Your aluminum product purchased from Mulholland Brand is more resilient than what you would get from virtually any of our competitors. It’s been designed and engineered to serve you even without care. In any environment: rainy, icy, orat the oceanside, It’s going to last longer than wood or iron products even if you just leave it alone! But we encourage some occasional maintenance even so.
Here we offer some tips that will increase the longevity of your Mulholland product, even well beyond our warranty.
By doing these few things, you can extend the life of your Mulholland Brand fence, gate, or pergola, and keep it beautiful. Let’s go over the finish of your product first.
We finish nearly all of our products* with a very tough and resilient powder-coating. Powder-coating is electronically bonded and then baked onto the metal of your Mulholland Brand products.
What is Powder Coating?
Here is a succinct explanation from the Powder Coating Institute:
Powder-coating is tougher and more durable than any other finish that can be applied to a gate, fence, or pergola. But it is not indestructible. It will stand up to more abuse than any other standard finish, but you can damage it.
Don’t let your kids (or anyone else!) throw baseballs or rocks at it, or strike it with a baseball bat as an example! As tough as our finish is, it might not stand up against a blow, such as a car striking it, or running into it with your power lawnmower!
And, it’s not “vandal-proof”. Like most anything, it can be harmed by anyone who deliberately or accidentally strikes it or uses force against it. Unlike vinyl, heat from a nearby barbecue won’t damage it. But don’t purposefully try to catch it on fire!
Now that we have mischief-makers, bad drivers, and vandalism out of the way, let’s talk about more common things that compromise the durability of your gate, fence, or pergola.
As much as we know about powder-coating, there are people who are even more expert. In this article, we will quote extensively from an industry leader in powder coating, Lane Coatings. We are excerpting extensively from their authoritative article about the care and maintenance of powder-coated finishes. We’d just re-post the article here in its entirety, but there is much in the article that is not pertinent to our products, but more to items unlike ours. (If you want to learn about powder-coating steel products or parking bollards as well, then, by all means, read the entire article!
In this article that you are reading, all that is from Lane Coating’s article will be in italics, and not with quotation marks. Where we feel we can be of further help, you will find our comments in roman (“upright”).

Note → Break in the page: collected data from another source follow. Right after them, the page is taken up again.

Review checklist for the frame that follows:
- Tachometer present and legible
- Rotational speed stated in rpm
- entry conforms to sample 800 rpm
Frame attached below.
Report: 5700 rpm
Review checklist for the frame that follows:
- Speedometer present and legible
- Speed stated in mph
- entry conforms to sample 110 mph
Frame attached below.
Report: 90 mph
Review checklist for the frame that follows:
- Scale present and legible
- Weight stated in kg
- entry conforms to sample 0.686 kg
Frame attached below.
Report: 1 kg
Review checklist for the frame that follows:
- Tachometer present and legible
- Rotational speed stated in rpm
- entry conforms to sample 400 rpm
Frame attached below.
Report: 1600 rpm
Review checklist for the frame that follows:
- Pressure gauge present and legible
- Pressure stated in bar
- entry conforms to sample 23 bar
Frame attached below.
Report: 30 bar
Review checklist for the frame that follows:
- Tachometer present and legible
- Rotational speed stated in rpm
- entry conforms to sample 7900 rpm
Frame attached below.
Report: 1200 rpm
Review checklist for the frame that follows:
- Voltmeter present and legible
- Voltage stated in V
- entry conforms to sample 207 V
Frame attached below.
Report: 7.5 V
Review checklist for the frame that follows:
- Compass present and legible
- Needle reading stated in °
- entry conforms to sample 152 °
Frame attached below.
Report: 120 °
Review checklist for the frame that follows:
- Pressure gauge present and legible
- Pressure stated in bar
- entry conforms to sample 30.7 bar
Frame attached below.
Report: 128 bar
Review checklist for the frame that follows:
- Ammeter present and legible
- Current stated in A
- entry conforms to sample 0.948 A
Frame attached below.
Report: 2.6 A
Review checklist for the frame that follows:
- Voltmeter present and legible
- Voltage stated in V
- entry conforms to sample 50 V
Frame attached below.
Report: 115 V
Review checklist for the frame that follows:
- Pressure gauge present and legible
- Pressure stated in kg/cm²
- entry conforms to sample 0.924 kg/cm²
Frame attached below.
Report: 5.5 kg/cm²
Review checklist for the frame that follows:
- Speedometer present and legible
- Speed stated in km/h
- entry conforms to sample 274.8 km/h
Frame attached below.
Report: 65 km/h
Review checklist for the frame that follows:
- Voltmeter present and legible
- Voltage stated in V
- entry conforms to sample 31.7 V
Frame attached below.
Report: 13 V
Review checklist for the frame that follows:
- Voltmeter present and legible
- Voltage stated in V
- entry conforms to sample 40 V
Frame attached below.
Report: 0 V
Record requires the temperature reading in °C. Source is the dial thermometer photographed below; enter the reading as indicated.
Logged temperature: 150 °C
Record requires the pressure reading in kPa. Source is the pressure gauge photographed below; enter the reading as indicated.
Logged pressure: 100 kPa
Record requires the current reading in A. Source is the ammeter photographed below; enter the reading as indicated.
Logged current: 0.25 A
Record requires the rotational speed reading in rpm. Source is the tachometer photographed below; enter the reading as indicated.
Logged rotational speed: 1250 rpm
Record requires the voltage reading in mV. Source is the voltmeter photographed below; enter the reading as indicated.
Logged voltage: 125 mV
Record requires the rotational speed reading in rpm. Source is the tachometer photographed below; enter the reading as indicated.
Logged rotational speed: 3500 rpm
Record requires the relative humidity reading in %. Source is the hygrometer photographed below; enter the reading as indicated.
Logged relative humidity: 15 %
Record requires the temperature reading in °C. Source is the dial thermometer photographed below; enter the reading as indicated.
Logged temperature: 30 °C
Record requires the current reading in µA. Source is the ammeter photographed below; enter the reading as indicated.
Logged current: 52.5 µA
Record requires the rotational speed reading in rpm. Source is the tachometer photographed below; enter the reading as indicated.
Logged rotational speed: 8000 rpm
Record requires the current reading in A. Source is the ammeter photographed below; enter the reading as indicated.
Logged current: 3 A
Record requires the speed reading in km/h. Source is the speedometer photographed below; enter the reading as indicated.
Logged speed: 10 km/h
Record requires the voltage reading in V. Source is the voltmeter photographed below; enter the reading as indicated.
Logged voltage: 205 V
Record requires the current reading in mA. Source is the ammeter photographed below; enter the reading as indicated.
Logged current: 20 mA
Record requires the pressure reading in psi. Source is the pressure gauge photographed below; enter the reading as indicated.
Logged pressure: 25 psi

These are antagonists to any finish and not particular to powder-coating. Powder-coating will hold up to these better than paint or other finishes.
If you were to not pay any attention to our tips, your Mulholland Brand product would have a longer life span than products that are painted.
(These “certain weather conditions” in terms of adversely affecting the powder coating on Mulholland Products, are rain, snow, and humidity. Any weather condition bringing with it more moisture.)
* The only products that do not have a final coat of powder-coating are our Woodlike styles, our anodized aluminum railings, the OpenAir retracting railing, and the Fancy Fence gate that retracts into the ground. These products all have their own separate maintenance guides.
**Note that “Electrical current” and “Dissimilar metals” are mentioned in the Lane Coating article as conditions that “will contribute to shortening the life of this type of protective finish.” However, these conditions are not discussed any further in their article.
Let’s discuss electrical current first.
I called Lane Coatings and talked with a technician there. First of all, I told him that this was in regards to fencing and gates, and we weren’t planning on running any electricity through these! I told him that I still wanted to understand to further my knowledge.
The technician explained that there are a variety of different special use formulas used in powder-coating, and there isn’t an “all-purpose” formula that is a good fit for everything.
There are coatings that are formulated particularly for insulation, and that an electrical current would not be a problem for these. But more commonly powder-coatings are not intended for use as electrical insulation. He explained that, if one were to pass electricity through a metal that was powder-coated with a formula not specifically intended for insulation, then the coating would be compromised and deteriorate.
Interesting information! But not at all pertinent to our products.
There’s a lot of interesting information in regards to this as well, but all that is pertinent is to not associate steel with aluminum. These two materials don’t get along well with each other. In a corrosive environment particularly, steel connected or attached to aluminum will cause the aluminum to corrode quickly.
Yet steel is frequently used with aluminum in construction. Typically aluminum fences and gates are supported by steel posts! We always install our gates and fences with steel posts.
The handling for this is to coat the steel with zinc. This is standard practice in construction in general, not just with fencing. The zinc coating prevents contact and stops corrosion.